#### Recorded information ####

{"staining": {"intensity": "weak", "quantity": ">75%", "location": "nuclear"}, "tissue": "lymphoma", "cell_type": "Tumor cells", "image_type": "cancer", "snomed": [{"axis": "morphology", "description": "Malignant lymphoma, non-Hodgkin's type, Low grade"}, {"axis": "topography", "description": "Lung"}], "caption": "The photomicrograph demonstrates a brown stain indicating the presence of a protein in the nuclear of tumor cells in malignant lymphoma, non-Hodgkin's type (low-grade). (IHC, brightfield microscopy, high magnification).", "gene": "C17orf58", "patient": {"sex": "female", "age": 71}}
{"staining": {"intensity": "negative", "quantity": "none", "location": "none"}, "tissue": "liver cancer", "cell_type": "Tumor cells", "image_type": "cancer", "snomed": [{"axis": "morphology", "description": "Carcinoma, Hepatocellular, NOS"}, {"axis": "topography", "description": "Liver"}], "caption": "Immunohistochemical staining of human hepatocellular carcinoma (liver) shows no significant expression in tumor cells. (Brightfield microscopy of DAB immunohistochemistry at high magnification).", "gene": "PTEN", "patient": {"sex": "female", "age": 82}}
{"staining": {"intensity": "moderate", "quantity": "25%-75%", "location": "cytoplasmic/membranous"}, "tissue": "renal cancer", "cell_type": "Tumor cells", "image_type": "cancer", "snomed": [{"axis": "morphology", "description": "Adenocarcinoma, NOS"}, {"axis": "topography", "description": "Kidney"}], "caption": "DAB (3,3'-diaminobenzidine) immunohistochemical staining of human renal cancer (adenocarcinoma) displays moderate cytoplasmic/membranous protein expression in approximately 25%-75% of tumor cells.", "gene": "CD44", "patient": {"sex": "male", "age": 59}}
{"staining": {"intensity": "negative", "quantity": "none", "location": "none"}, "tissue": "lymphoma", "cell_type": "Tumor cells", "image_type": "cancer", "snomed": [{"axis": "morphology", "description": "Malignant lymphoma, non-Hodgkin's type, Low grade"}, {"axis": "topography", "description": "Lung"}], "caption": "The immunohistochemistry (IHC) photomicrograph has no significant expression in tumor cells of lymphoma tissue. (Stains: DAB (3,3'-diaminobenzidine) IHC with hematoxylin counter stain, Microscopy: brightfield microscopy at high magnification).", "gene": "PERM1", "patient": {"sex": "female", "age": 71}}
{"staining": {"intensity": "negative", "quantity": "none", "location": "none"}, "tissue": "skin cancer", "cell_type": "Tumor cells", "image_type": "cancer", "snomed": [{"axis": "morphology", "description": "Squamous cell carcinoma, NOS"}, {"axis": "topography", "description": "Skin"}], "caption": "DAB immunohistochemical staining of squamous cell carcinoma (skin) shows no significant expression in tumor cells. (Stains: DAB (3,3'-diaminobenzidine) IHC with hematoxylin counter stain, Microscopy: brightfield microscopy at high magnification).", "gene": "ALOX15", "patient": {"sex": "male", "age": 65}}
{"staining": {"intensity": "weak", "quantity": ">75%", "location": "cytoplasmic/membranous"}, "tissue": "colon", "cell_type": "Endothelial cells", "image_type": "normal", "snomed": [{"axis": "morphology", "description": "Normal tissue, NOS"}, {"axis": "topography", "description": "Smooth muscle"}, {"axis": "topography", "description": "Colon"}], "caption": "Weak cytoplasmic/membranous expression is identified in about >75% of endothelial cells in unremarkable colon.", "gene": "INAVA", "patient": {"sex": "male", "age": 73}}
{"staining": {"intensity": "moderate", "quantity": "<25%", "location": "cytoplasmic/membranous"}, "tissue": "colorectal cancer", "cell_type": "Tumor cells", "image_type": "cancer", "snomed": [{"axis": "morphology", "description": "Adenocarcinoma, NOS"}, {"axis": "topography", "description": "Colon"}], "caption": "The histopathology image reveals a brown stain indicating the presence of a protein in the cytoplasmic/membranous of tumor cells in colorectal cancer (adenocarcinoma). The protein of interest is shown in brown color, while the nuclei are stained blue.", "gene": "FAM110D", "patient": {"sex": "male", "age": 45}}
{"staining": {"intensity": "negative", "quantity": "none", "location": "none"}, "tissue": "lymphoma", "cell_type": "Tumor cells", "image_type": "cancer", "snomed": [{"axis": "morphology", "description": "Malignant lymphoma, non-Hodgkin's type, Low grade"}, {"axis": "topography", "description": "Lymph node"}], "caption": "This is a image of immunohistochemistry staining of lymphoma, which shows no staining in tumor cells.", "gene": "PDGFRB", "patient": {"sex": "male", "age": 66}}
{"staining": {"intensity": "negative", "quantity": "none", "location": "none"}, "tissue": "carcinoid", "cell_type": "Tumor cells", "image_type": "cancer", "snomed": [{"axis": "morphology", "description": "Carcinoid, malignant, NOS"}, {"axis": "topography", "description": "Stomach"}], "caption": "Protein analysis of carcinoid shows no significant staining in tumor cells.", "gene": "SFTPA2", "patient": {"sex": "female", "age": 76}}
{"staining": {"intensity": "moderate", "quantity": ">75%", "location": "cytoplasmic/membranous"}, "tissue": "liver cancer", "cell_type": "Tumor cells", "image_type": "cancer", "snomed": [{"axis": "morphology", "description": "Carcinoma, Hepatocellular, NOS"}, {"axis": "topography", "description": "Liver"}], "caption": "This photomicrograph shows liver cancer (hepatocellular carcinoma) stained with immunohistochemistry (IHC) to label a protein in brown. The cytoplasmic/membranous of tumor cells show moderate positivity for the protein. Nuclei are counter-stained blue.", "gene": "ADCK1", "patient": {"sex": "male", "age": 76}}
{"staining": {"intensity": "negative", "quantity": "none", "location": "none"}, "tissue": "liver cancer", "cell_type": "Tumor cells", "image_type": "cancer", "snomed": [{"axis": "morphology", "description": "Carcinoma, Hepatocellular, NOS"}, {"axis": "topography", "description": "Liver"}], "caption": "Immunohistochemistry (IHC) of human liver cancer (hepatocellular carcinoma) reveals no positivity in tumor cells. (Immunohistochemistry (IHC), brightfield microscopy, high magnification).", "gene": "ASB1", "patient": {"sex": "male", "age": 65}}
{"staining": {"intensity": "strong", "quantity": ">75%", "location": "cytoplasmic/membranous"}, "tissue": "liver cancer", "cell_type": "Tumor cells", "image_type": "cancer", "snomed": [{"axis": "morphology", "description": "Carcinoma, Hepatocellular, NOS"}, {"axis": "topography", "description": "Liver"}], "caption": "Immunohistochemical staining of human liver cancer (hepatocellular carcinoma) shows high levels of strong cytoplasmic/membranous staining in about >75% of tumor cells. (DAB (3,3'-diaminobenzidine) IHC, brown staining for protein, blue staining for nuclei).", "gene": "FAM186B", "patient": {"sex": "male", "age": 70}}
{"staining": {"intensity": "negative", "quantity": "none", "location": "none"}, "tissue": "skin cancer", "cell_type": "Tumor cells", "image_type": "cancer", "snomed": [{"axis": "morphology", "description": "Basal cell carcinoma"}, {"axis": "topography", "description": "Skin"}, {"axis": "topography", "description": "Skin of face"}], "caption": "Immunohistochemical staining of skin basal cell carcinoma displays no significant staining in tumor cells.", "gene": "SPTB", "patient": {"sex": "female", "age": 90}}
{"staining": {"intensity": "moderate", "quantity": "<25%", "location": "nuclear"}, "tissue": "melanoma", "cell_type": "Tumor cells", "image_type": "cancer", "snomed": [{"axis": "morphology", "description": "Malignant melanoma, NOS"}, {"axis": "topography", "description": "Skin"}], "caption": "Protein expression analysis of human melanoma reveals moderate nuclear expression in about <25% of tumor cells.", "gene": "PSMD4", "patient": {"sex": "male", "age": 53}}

####

__Your objective__
Nothing should be returned except the lines from the one holding "(hepatocellular carcinoma) shows" through the final line of the listing, exactly as they appear.

__Output of the exercise__
{"staining": {"intensity": "strong", "quantity": ">75%", "location": "cytoplasmic/membranous"}, "tissue": "liver cancer", "cell_type": "Tumor cells", "image_type": "cancer", "snomed": [{"axis": "morphology", "description": "Carcinoma, Hepatocellular, NOS"}, {"axis": "topography", "description": "Liver"}], "caption": "Immunohistochemical staining of human liver cancer (hepatocellular carcinoma) shows high levels of strong cytoplasmic/membranous staining in about >75% of tumor cells. (DAB (3,3'-diaminobenzidine) IHC, brown staining for protein, blue staining for nuclei).", "gene": "FAM186B", "patient": {"sex": "male", "age": 70}}
{"staining": {"intensity": "negative", "quantity": "none", "location": "none"}, "tissue": "skin cancer", "cell_type": "Tumor cells", "image_type": "cancer", "snomed": [{"axis": "morphology", "description": "Basal cell carcinoma"}, {"axis": "topography", "description": "Skin"}, {"axis": "topography", "description": "Skin of face"}], "caption": "Immunohistochemical staining of skin basal cell carcinoma displays no significant staining in tumor cells.", "gene": "SPTB", "patient": {"sex": "female", "age": 90}}
{"staining": {"intensity": "moderate", "quantity": "<25%", "location": "nuclear"}, "tissue": "melanoma", "cell_type": "Tumor cells", "image_type": "cancer", "snomed": [{"axis": "morphology", "description": "Malignant melanoma, NOS"}, {"axis": "topography", "description": "Skin"}], "caption": "Protein expression analysis of human melanoma reveals moderate nuclear expression in about <25% of tumor cells.", "gene": "PSMD4", "patient": {"sex": "male", "age": 53}}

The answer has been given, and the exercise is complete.